# X: The Man With The X-Ray Eyes/remake



## Johnny Thunder (Feb 24, 2006)

Don't shoot the messenger......

Johnny T here with news of an "updating" of a classic flick that I dig.......

Spanish director Juan Carlos Fresnadillo (28 Weeks Later) has been hired by MGM to "develop" a film based on Roger Corman's 1963 film................

Read on for the details....

http://www.bloody-disgusting.com/news/15552


----------



## Bone Dancer (Oct 7, 2005)

I remember seeing this years ago. It wouldnt be my first choice for a remake. Some old films are classics and should be left alone, other old films died an should be left that way.
I see they are remaking the Wolfman, and from the clips I have seen they are making an attempt to stay true to the origional film. Thats the kind of remake I like. The special effects of the old classic films were cutting edge for thier day. Today it can be done faster and more seamless, which is fine. But dont go behond what was done unless it inhances the story and does not distract from it.


----------



## DeadDudeintheHouse (Jul 23, 2008)

Bone Dancer said:


> Some old films are classics and should be left alone


You know something? That's exactly how I feel about horror films remaking stuff from 1968 to the 1990's. But I feel exactly the opposite about older films. Anything from the silent era to Polanski's black and white films, I feel is more than fair to remake now. In fact, I would practically _encourage_ filmmakers today to remake those films. I feel this way for a few reasons.

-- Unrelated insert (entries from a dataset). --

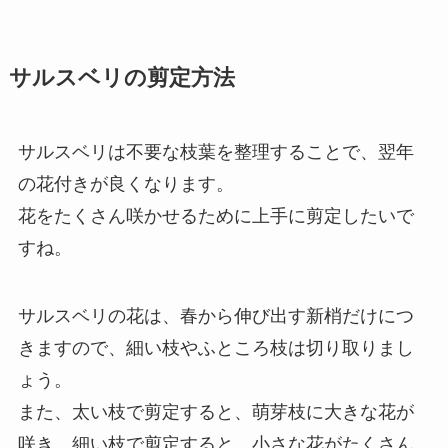
サルスベリの剪定方法
サルスベリは不要な枝葉を整理することで、翌年
の花付きが良くなります。
花をたくさん咲かせるために上手に剪定したいで
すね。
サルスベリの花は、春から伸び出す新梢だけにつ
きますので、細い枝やふところ枝は切り取りまし
ょう。
また、太い枝で剪定すると、萌芽枝に大きな花が
咲き、細い枝で剪定すると、小さな花がたくさん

Most blatant is the time difference. Socially and culturally, horror became more visceral and progressive in the later era I've indicated. They tackled subjects overtly in ways that were before considered taboo, they reinvented the style of horror and the use of atmosphere and music and other integral elements, and they feel as a group radically different from the earlier films. By and large. Then, the basic approach of the earlier films and the format they were made in. You saw more, in fact- almost all horror films of the early era were all literary adaptations. Made in socially repressive eras where fears had to be hinted upon and very seldomly addressed overtly. That makes the later films more attractive for film producers now to remake, because they see the original plotlines for the 70's and 80's films are stictly confrontational. And for the remake, they basically pose the films as brutal experiences while the film directors aim more for psychological terror. It's a _completely_ off dynamic and doesn't produce great films.

However, with remakes of the older films or remakes of the new and current wave of Japanese horror, I find them doomed to get stuck in the trap of sameness all the films marketed as _the new_ The Ring or The Sixth Sense always get stuck in. Or, God help us- Van Helsing, or something like Underworld.


----------



## Bone Dancer (Oct 7, 2005)

Perhaps "left alone" was not the best way to put that. I guess my concern is that the older films will be lost and younger generations of movie goers will not know ( for good or bad ) were the new films they watch came from.


----------